The analysis, compiled from official Starlink mobile application debug data, shows the terminal detected anomalous GPS signals and activated countermeasures, recording sustained 20% packet loss whilst the connection never stabilised during 24 minutes of operation, technology expert Nariman Gharib announced.
The terminal recorded 18 GPS satellites with valid lock but activated an "inhibitGps" flag, indicating the device's anti-spoofing algorithms detected that GPS signals, whilst present and strong, could not be trusted, according to the technical report.
"The combination of evidence suggests GPS spoofing (injection of fake signals) rather than simple jamming (signal blocking)," the analysis stated. If GPS was simply being jammed, the terminal would show invalid GPS status or very low satellite counts, rather than 18 satellites with valid lock but inhibited positioning.

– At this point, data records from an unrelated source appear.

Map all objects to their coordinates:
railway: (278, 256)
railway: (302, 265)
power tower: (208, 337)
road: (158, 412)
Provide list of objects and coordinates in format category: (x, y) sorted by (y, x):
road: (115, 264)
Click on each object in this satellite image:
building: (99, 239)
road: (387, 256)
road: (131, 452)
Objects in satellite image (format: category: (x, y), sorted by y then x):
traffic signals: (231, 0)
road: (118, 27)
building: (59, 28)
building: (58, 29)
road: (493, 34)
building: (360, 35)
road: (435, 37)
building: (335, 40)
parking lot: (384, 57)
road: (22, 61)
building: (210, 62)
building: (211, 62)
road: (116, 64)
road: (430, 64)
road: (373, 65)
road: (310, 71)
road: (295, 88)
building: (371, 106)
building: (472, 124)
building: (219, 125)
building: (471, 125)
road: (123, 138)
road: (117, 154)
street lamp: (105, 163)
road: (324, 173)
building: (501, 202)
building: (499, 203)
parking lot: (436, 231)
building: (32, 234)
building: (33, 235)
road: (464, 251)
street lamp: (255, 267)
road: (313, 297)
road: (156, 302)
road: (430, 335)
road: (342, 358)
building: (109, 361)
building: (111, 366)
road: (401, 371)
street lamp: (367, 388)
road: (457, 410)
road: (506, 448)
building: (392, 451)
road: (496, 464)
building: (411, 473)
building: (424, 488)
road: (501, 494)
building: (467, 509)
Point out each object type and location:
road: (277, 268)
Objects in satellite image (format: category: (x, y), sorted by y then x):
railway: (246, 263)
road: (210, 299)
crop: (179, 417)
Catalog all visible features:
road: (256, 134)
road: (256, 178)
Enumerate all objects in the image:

The terminal showed pointing errors of approximately 1 to 1.2 degrees away from desired direction, whilst attitude uncertainty measured only 0.32 degrees, indicating the device was using fallback positioning methods less accurate than GPS, the report said.
After 24 minutes of operation, the terminal recorded zero seconds of stable connection, with the Extended Kalman Filter sensor fusion system taking 198 seconds to converge, significantly longer than typical performance, according to the data.
Sustained packet loss averaged 20% to 22% over five minutes, compared to the typical Starlink performance of less than 1% packet loss. Both uplink and downlink showed bandwidth restrictions, indicating that terminal- or network-imposed throughput limits were in place as a protective measure when operating in degraded mode.
The terminal successfully completed initial network entry, established control channels and received beam schedules, demonstrating basic connectivity was preserved despite electronic warfare conditions, the analysis showed.
Iran has maintained a near-total internet blackout since January 8 during protests that began on December 29. Opposition sources reported on January 10 that authorities are conducting house-to-house searches to confiscate Starlink equipment.
Exiled Crown Prince Reza Pahlavi reported on January 10 that simultaneous access to 80% of contacts using Starlink had been cut off, suggesting authorities are using tools to disrupt radio waves and GPS alongside internet cuts.
The technical findings demonstrate that GPS spoofing is an effective tactic to impair satellite internet service from broadband to barely usable, though not eliminate it entirely.
The terminal maintained connectivity but delivered severely degraded performance with sustained packet loss, restricted bandwidth and suboptimal beam pointing.